The software of the ESP32 simply reads the ADC channels every 100 ms and tracks min, max and average within that period. If a client is connected via BLE, it sends a message with those three values for the ADCs being sampled. For this service I’ve used the service ID 0xF911 of course.
As this part will get placed into the motor compartment, we need a proper housing. I have designed it using OnShape online CAD and have split it in three parts for the eye candy. The inner part I printed in Tom’s infinity blue available at DAS FILAMENT. The outer housing parts were SLA printed with a clear anycubic resin, sliding into each other. What a pity that this beauty will get hidden deep inside the car where no sun shines to.
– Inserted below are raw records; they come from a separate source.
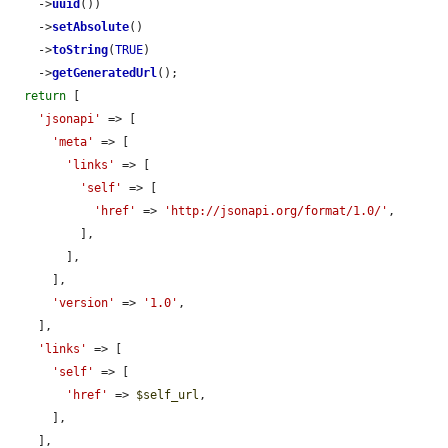
    ->
uuid
())

    ->
setAbsolute
()

    ->
toString
(
TRUE
)

    ->
getGeneratedUrl
();

return
 [

'jsonapi'
 => [

'meta'
 => [

'links'
 => [

'self'
 => [

'href'
 => 
'http://jsonapi.org/format/1.0/'
,

          ],

        ],

      ],

'version'
 => 
'1.0'
,

    ],

'links'
 => [

'self'
 => [

'href'
 => 
$self_url
,

      ],

    ],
For the cables, I have reused some older industrial 3-wire sensor cable. One cable with the letter ‘P’ for power (GND, clamp 15 and fuel pump supply) and one cable for the sensor with the letter ‘S’. The car’s clamp 15 voltage is stepped down to 5V for the ESP32 and the fuel pressure sensor. A cable tie holds the flexible, oil resistant cables in place.
The Display Part
While the sensor sits in the motor compartment behind the driver, displaying the information on the dashboard has to be done wirelessly via BLE. If I think about it, I would probably have picked a spare mobile phone and displayed a page via WiFi or such. But that’s not a very elegant solution.
Luckily a few days before starting this project, Seeed Studio reached out to me, asking if I have use for a Wio Terminal. Initially I wasn’t sure if I have use for it, but it’s like with 3D printers – as soon you have it, you find a lot to do with it.
This device is basically an ATSAMD51 Cortex-M microcontroller, RTL8720DN WiFi/Bluetooth chip and a 320×240 LCD display with buttons and a few smaller extras plus a few connectors for adding external peripherals.
In my case, I just needed the display and a BLE connection, which was not as simple as I’ve expected in the first place. However, after some intial update problems and following a few examples and fixing a smaller 16 bit UUID issue in the BLE routines, things started to work out. The main effort then was to build some UI that properly represents the information and shows immediately what’s up. Thats stuff I hate the most. Dozens of lines of code for a single image.
But finally the device got a min/max/current trailing pointer gauge and a plot with min/max/avg traces plus the current fuel pump voltage.
Results
After mounting the ESP32 in the motor compartment and wiring it, it was time for the first tests.
The Wio Terminal was mounted on the dashboard and the engine was started to check the whole system in action.
You can see the voltage raising with increasing motor rpm while the pressure drops down a bit until the fuel pump regulates up and this delivers enough fuel again to match the current fuel consumption. As soon you reduce throttle, the presure goes a bit up. Logging all data to the Wio terminal’s SD card would be an extra option I considered and maybe will add later when the bug hunting goes on.
Conclusion
The ESP32 is a great development platform as we already know. But combined with the Seeed Wio Terminal, I think thats a perfectly matching duo. Both devices fit well together, the ESP32 being the low level workhorse for realtime applications, hidden somewhere in the car and the Wio Terminal for the fancy GUI stuff with buttons and giving your project a more professional touch. Speaking of that – a touch screen would have been cool too, but for 35 € I think you already get a lot to tinker with.
Now is time for the oldtimer driving season to start and hopefully we will find the culprit, interrupting the cruise in the sun.